DECISÃO: Acordam os componentes da 2ª Câmara Especializada Cível, do Tribunal de Justiça do Estado do Piauí, à unanimidade, em conhecer e dar parcial provimento ao recurso, nos termos do voto do Relator.
RELATÓRIO
Versam os autos sobre Apelação Cível interposta por EDNA TEIXEIRA NUNES, contra sentença proferida pelo Juízo da 2ª Vara Cível da Comarca de Teresina – PI, nos autos da AÇÃO MONITÓRIA, em desfavor da EQUATORIAL PIAUÍ DISTRIBUIDORA DE ENERGIA S/A, Recorrida.
Em síntese, a lide versa sobre inadimplência em desfavor da Apelante, referentes faturas de energia elétrica no montante de R$ 25.391,14 (vinte e cinco mil trezentos e noventa e um reais e quatorze centavos) compreendidos entre fevereiro de 2008 a agosto de 2017.

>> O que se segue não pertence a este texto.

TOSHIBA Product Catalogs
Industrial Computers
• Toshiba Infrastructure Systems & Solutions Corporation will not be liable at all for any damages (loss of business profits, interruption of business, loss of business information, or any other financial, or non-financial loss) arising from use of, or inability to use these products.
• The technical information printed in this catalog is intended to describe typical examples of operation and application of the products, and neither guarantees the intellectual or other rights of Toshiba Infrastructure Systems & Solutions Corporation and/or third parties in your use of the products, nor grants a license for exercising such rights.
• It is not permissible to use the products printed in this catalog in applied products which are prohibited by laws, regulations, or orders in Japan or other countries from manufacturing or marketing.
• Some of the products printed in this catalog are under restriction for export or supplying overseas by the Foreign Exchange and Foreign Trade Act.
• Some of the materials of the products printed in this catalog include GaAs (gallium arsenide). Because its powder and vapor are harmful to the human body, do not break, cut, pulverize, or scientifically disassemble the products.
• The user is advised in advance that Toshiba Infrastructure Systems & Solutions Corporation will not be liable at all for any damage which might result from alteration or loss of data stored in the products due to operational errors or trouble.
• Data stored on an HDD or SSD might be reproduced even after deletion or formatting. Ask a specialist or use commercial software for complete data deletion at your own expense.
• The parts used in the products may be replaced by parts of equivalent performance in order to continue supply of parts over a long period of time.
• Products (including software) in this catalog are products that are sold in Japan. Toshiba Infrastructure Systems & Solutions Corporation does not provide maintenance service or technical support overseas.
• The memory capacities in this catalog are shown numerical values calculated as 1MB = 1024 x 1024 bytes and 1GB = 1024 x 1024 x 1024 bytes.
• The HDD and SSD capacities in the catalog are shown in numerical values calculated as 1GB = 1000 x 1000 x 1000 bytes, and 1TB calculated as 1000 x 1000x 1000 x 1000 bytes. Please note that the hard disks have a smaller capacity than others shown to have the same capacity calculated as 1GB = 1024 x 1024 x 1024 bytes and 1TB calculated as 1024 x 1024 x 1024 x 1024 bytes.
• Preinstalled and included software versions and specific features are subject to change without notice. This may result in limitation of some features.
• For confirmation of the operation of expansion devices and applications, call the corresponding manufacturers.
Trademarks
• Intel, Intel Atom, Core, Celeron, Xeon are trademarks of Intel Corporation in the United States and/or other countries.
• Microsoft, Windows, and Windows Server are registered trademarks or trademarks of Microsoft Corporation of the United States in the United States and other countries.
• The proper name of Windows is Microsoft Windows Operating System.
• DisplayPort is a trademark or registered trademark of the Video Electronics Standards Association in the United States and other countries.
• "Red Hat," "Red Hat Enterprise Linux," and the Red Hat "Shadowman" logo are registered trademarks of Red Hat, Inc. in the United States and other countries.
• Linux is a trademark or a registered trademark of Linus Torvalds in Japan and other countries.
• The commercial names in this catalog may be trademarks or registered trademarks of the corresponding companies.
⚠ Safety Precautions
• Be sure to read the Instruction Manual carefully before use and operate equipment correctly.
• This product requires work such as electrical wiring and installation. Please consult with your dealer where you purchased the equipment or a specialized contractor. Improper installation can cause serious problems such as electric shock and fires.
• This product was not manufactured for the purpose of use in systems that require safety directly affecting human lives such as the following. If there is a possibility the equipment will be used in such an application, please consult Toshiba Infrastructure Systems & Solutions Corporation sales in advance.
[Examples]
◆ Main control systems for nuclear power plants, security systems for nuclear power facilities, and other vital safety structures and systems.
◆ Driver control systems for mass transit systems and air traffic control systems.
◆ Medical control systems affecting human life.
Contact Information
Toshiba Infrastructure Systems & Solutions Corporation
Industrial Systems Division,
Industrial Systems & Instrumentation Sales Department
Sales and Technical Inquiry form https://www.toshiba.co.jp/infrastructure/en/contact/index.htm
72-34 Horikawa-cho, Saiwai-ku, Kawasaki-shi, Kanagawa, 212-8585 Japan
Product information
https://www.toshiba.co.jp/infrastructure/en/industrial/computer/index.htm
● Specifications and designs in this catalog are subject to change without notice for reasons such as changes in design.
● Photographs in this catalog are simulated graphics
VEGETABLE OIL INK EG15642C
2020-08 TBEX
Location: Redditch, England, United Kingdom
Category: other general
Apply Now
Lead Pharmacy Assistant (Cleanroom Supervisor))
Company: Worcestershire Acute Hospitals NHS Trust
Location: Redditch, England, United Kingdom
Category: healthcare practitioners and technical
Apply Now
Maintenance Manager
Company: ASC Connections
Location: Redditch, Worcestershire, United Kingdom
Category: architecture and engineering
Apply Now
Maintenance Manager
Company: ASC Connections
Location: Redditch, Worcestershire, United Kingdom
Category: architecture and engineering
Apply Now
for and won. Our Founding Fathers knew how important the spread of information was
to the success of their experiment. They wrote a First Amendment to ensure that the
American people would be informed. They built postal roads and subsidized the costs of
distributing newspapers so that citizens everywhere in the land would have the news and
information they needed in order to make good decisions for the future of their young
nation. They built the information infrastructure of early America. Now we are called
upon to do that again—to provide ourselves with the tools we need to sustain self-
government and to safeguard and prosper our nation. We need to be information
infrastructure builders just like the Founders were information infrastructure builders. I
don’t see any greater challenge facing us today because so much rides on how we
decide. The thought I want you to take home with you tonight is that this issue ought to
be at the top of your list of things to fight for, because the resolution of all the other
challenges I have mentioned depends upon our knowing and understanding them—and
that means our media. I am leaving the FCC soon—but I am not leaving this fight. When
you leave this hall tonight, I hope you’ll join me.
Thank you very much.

Houve oposição de Embargos Monitórios – id 5384807, do qual, em sentença – id 5385540, resumidamente, deu-se o seguinte julgamento, verbis:
[…]
Diante do exposto, rejeito os embargos monitórios e JULGO PROCEDENTE a ação monitória, convertendo o mandado injuncional em título executivo judicial, constituindo-o de pleno direito, devendo seu valor ser apurado em liquidação de sentença, utilizando-se como base para o cálculo multa não superior a 2%, atualização monetária com base no Provimento Conjunto 06/2009 do Tribunal de Justiça do Estado do Piauí e juros de mora de 1% (um por cento) ao mês calculados pro rata die, tendo como termo inicial o vencimento da obrigação. Condeno o Requerido/embargante na restituição das custas antecipadas pela parte Autora, e ainda em honorários advocatícios que arbitro em 5% (cinco por cento) sobre o valor atribuído à causa (art. 701, CPC). Nos termos do art. 323, do CPC, ficam incluídas na presente condenação as faturas que se venceram no curso do processo.
[…]
EDNA TEIXEIRA NUNES, inconformada com a sentença, por meio de suas razões recursais – id 5385544, argumenta preliminarmente, sobre a análise e posterior Concessão de Efeito Suspensivo, com fulcro no art. 1.012 do CPC, para que seja impedido danos irreparáveis ocasionados pela execução provisória da sentença, além de assegurar segurança jurídica; e, arrazoa, também, do Error In Judicando quanto ao não reconhecimento da Prescrição Quinquenal da pretensão do Apelante. No Mérito, pleiteia a procedência da demanda em todos os termos expedidos no presente recurso, consequentemente, condenação da Recorrida ao pagamento das custas processuais e honorários advocatícios em segunda instância, revertendo estes últimos ao Fundo de Modernização e Aparelhamento da Defensoria Pública do Estado do Piauí;
EQUATORIAL PIAUÍ DISTRIBUIDORA DE ENERGIA S/A, devidamente intimada, apresentou contrarrazões ao presente recurso – id 5385546, resumidamente, requer o conhecimento e improvimento do presente apelo, declarando a manutenção da sentença, para que o referido acordo surta seus efeitos.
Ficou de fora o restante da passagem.